__Task objective__. Each line from the one containing "Untracked bias" through the end of the entries below must be output exactly; no other line belongs.

=== Data supplied ===

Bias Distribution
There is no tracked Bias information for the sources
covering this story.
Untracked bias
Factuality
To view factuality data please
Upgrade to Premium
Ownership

===

__Result of the task__.
Untracked bias
Factuality
To view factuality data please
Upgrade to Premium
Ownership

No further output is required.